→ EXERCISE DIRECTIONS: A single stretch of the material below is to be transcribed exactly, starting at the line with "X170817120Y-105537000D03*" and ending after the line with "X118910100Y-72542400D03*".

☆ ☆ ☆ ☆

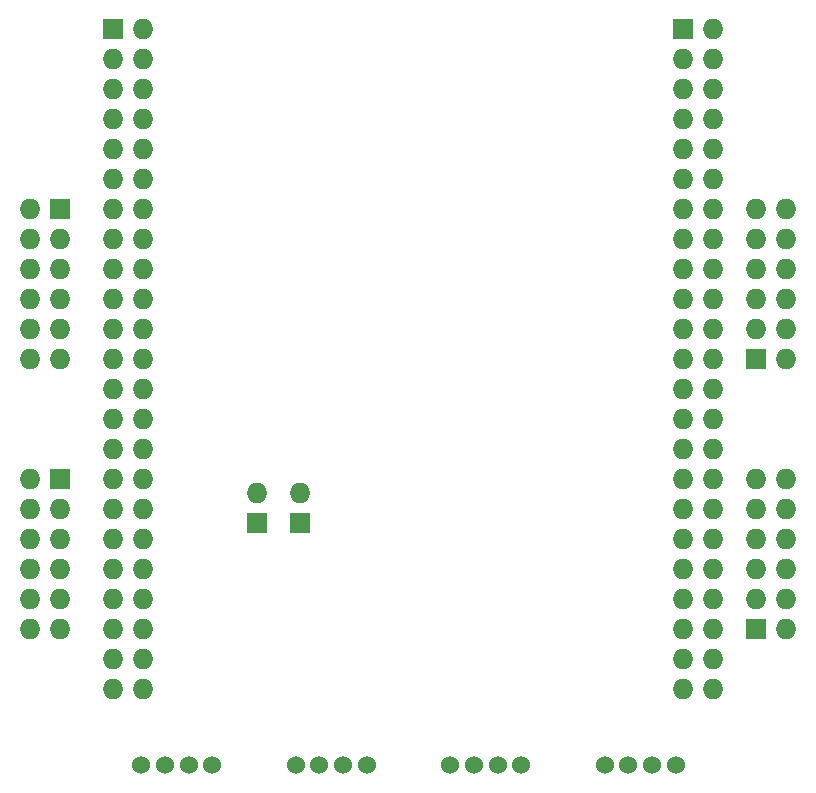
<source format=gbr>
G04 #@! TF.GenerationSoftware,KiCad,Pcbnew,(2017-08-02 revision 9760937)-master*
G04 #@! TF.CreationDate,2018-04-02T13:15:28-05:00*
G04 #@! TF.ProjectId,beagle-wire,626561676C652D776972652E6B696361,rev?*
G04 #@! TF.SameCoordinates,Original*
G04 #@! TF.FileFunction,Soldermask,Bot*
G04 #@! TF.FilePolarity,Negative*
%FSLAX46Y46*%
G04 Gerber Fmt 4.6, Leading zero omitted, Abs format (unit mm)*
G04 Created by KiCad (PCBNEW (2017-08-02 revision 9760937)-master) date Mon Apr  2 13:15:28 2018*
%MOMM*%
%LPD*%
G01*
G04 APERTURE LIST*
%ADD10R,1.727200X1.727200*%
%ADD11O,1.727200X1.727200*%
%ADD12C,1.524000*%
G04 APERTURE END LIST*
D10*
X170817120Y-113157000D03*
D11*
X173357120Y-113157000D03*
X170817120Y-110617000D03*
X173357120Y-110617000D03*
X170817120Y-108077000D03*
X173357120Y-108077000D03*
X170817120Y-105537000D03*
X173357120Y-105537000D03*
X170817120Y-102997000D03*
X173357120Y-102997000D03*
X170817120Y-100457000D03*
X173357120Y-100457000D03*
D10*
X116370100Y-62382400D03*
D11*
X118910100Y-62382400D03*
X116370100Y-64922400D03*
X118910100Y-64922400D03*
X116370100Y-67462400D03*
X118910100Y-67462400D03*
X116370100Y-70002400D03*
X118910100Y-70002400D03*
X116370100Y-72542400D03*
X118910100Y-72542400D03*
X116370100Y-75082400D03*
X118910100Y-75082400D03*
X116370100Y-77622400D03*
X118910100Y-77622400D03*
X116370100Y-80162400D03*
X118910100Y-80162400D03*
X116370100Y-82702400D03*
X118910100Y-82702400D03*
X116370100Y-85242400D03*
X118910100Y-85242400D03*
X116370100Y-87782400D03*
X118910100Y-87782400D03*
X116370100Y-90322400D03*
X118910100Y-90322400D03*
X116370100Y-92862400D03*
X118910100Y-92862400D03*
X116370100Y-95402400D03*
X118910100Y-95402400D03*
X116370100Y-97942400D03*
X118910100Y-97942400D03*
X116370100Y-100482400D03*
X118910100Y-100482400D03*
X116370100Y-103022400D03*
X118910100Y-103022400D03*
X116370100Y-105562400D03*
X118910100Y-105562400D03*
X116370100Y-108102400D03*
X118910100Y-108102400D03*
X116370100Y-110642400D03*
X118910100Y-110642400D03*
X116370100Y-113182400D03*
X118910100Y-113182400D03*
X116370100Y-115722400D03*
X118910100Y-115722400D03*
X116370100Y-118262400D03*
X118910100Y-118262400D03*
D10*
X164630100Y-62382400D03*
D11*
X167170100Y-62382400D03*
X164630100Y-64922400D03*
X167170100Y-64922400D03*
X164630100Y-67462400D03*
X167170100Y-67462400D03*
X164630100Y-70002400D03*
X167170100Y-70002400D03*
X164630100Y-72542400D03*
X167170100Y-72542400D03*
X164630100Y-75082400D03*
X167170100Y-75082400D03*
X164630100Y-77622400D03*
X167170100Y-77622400D03*
X164630100Y-80162400D03*
X167170100Y-80162400D03*
X164630100Y-82702400D03*
X167170100Y-82702400D03*
X164630100Y-85242400D03*
X167170100Y-85242400D03*
X164630100Y-87782400D03*
X167170100Y-87782400D03*
X164630100Y-90322400D03*
X167170100Y-90322400D03*
X164630100Y-92862400D03*
X167170100Y-92862400D03*
X164630100Y-95402400D03*
X167170100Y-95402400D03*
X164630100Y-97942400D03*
X167170100Y-97942400D03*
X164630100Y-100482400D03*
X167170100Y-100482400D03*
X164630100Y-103022400D03*
X167170100Y-103022400D03*
X164630100Y-105562400D03*
X167170100Y-105562400D03*
X164630100Y-108102400D03*
X167170100Y-108102400D03*
X164630100Y-110642400D03*
X167170100Y-110642400D03*
X164630100Y-113182400D03*
X167170100Y-113182400D03*
X164630100Y-115722400D03*
X167170100Y-115722400D03*
X164630100Y-118262400D03*
X167170100Y-118262400D03*
D10*
X128560000Y-104200000D03*
D11*
X128560000Y-101660000D03*
D10*
X132190000Y-104200000D03*
D11*
X132190000Y-101660000D03*
D10*
X111817120Y-77597000D03*
D11*
X109277120Y-77597000D03*
X111817120Y-80137000D03*
X109277120Y-80137000D03*
X111817120Y-82677000D03*
X109277120Y-82677000D03*
X111817120Y-85217000D03*
X109277120Y-85217000D03*
X111817120Y-87757000D03*
X109277120Y-87757000D03*
X111817120Y-90297000D03*
X109277120Y-90297000D03*
D10*
X111817120Y-100457000D03*
D11*
X109277120Y-100457000D03*
X111817120Y-102997000D03*
X109277120Y-102997000D03*
X111817120Y-105537000D03*
X109277120Y-105537000D03*
X111817120Y-108077000D03*
X109277120Y-108077000D03*
X111817120Y-110617000D03*
X109277120Y-110617000D03*
X111817120Y-113157000D03*
X109277120Y-113157000D03*
D10*
X170817120Y-90297000D03*
D11*
X173357120Y-90297000D03*
X170817120Y-87757000D03*
X173357120Y-87757000D03*
X170817120Y-85217000D03*
X173357120Y-85217000D03*
X170817120Y-82677000D03*
X173357120Y-82677000D03*
X170817120Y-80137000D03*
X173357120Y-80137000D03*
X170817120Y-77597000D03*
X173357120Y-77597000D03*
D12*
X124732000Y-124680000D03*
X118732000Y-124680000D03*
X120732000Y-124680000D03*
X122732000Y-124680000D03*
X137813000Y-124680000D03*
X131813000Y-124680000D03*
X133813000Y-124680000D03*
X135813000Y-124680000D03*
X150894000Y-124680000D03*
X144894000Y-124680000D03*
X146894000Y-124680000D03*
X148894000Y-124680000D03*
X163975000Y-124680000D03*
X157975000Y-124680000D03*
X159975000Y-124680000D03*
X161975000Y-124680000D03*
M02*

</source>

☆ ☆ ☆ ☆

→ SOLVED PROBLEM:
X170817120Y-105537000D03*
X173357120Y-105537000D03*
X170817120Y-102997000D03*
X173357120Y-102997000D03*
X170817120Y-100457000D03*
X173357120Y-100457000D03*
D10*
X116370100Y-62382400D03*
D11*
X118910100Y-62382400D03*
X116370100Y-64922400D03*
X118910100Y-64922400D03*
X116370100Y-67462400D03*
X118910100Y-67462400D03*
X116370100Y-70002400D03*
X118910100Y-70002400D03*
X116370100Y-72542400D03*
X118910100Y-72542400D03*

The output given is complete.